» **Obiettivo 1**
Rispondi alle seguenti domande sull'estratto relativo all'albo dei dottori commercialisti.
(a) Secondo il punto 5, in che modo sono iscritti nell'albo unico i dottori commercialisti e gli esperti contabili?
(b) Secondo il punto 6, a quale data dovevano essere già iscritti all'albo dei ragionieri e periti commerciali i professionisti considerati?
(c) In quale articolo si trova la norma transitoria citata al punto 6?

======== Estratto fornito

5 Sul piano sistematico, la pretesa del ricorrente rappresenta un approdo esegetico profondamente incoerente rispetto alla disciplina a regime delle iscrizioni nell’albo unico, disciplina che, per quanto testè detto, tiene ferma la distinzione tra dottori commercialisti ed esperti contabili e la loro iscrizione in due sezioni separate del medesimo albo.

6 In tale contesto non solo l’interpretazione della normativa di riferimento accolta dal giudice di merito è esente da sospetti di incompatibilità con i principi costituzionali, ma è semmai l’esegesi proposta dal ricorrente difficilmente con essi compatibile, nella misura in cui viene a creare, per i professionisti già iscritti nell’albo dei ragionieri e periti commerciali al 31 dicembre 2007 e poi passati, in forza della norma transitoria di cui all’art. 61, nella Sezione A Commercialisti, un percorso preferenziale per l’acquisizione della qualifica di dottore commercialista.

================
======== Dati forniti

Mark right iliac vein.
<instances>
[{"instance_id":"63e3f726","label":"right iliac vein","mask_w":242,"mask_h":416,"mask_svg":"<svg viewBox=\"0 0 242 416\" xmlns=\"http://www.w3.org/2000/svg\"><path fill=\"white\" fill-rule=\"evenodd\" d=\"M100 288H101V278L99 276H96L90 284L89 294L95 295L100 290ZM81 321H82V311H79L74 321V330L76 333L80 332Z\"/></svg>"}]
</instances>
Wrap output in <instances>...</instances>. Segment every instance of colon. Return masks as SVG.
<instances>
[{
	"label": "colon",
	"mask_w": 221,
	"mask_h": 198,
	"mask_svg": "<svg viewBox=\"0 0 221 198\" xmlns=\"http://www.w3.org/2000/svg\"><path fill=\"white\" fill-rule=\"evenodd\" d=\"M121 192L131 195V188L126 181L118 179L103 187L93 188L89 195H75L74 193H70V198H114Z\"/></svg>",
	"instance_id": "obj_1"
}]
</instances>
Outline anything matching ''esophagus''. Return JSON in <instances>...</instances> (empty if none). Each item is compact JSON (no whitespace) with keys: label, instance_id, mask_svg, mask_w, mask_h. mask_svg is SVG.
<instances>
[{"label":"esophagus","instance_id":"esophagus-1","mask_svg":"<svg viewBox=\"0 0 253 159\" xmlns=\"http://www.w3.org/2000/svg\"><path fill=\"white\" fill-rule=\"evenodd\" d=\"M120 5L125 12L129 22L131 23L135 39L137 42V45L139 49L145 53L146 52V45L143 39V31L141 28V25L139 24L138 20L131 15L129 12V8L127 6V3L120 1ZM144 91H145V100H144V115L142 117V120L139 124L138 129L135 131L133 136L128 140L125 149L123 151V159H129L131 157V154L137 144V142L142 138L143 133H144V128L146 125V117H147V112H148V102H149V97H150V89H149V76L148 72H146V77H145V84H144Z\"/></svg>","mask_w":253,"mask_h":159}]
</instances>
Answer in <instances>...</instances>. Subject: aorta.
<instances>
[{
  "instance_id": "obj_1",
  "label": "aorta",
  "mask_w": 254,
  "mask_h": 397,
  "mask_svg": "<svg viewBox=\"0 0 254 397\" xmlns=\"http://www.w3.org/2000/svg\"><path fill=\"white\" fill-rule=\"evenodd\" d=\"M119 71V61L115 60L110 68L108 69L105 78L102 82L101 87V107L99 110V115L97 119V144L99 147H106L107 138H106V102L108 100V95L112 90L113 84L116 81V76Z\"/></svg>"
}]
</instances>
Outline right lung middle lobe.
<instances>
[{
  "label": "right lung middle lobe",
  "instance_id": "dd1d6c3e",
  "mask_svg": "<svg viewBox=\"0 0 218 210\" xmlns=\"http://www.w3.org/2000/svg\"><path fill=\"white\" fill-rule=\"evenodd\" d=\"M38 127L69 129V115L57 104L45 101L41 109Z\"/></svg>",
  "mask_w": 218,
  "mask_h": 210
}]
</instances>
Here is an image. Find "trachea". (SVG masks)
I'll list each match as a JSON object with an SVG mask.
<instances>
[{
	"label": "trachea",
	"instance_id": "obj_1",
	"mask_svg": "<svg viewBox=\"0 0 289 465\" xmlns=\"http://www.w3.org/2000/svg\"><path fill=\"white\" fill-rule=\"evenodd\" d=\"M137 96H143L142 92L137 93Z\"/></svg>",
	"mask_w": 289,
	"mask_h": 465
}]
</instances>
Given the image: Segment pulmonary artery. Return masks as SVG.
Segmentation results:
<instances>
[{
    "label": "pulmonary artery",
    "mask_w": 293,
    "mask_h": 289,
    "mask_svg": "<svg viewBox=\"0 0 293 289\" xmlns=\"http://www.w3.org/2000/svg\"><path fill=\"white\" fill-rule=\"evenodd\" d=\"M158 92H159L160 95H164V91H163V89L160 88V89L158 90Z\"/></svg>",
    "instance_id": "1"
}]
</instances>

================

» **Obiettivo 2**
Riscrivi le righe dei dati, da quella che contiene "Given the image: Segment" fino all'ultima, rinominando "Return masks as SVG" in "Output masks in SVG format" e lasciando invariato tutto il resto.

» **Risposta corretta 1**
(a) In due sezioni separate del medesimo albo.
(b) Al 31 dicembre 2007.
(c) Nell'art. 61.

» **Risposta corretta 2**
Given the image: Segment pulmonary artery. Output masks in SVG format.
Segmentation results:
<instances>
[{
    "label": "pulmonary artery",
    "mask_w": 293,
    "mask_h": 289,
    "mask_svg": "<svg viewBox=\"0 0 293 289\" xmlns=\"http://www.w3.org/2000/svg\"><path fill=\"white\" fill-rule=\"evenodd\" d=\"M158 92H159L160 95H164V91H163V89L160 88V89L158 90Z\"/></svg>",
    "instance_id": "1"
}]
</instances>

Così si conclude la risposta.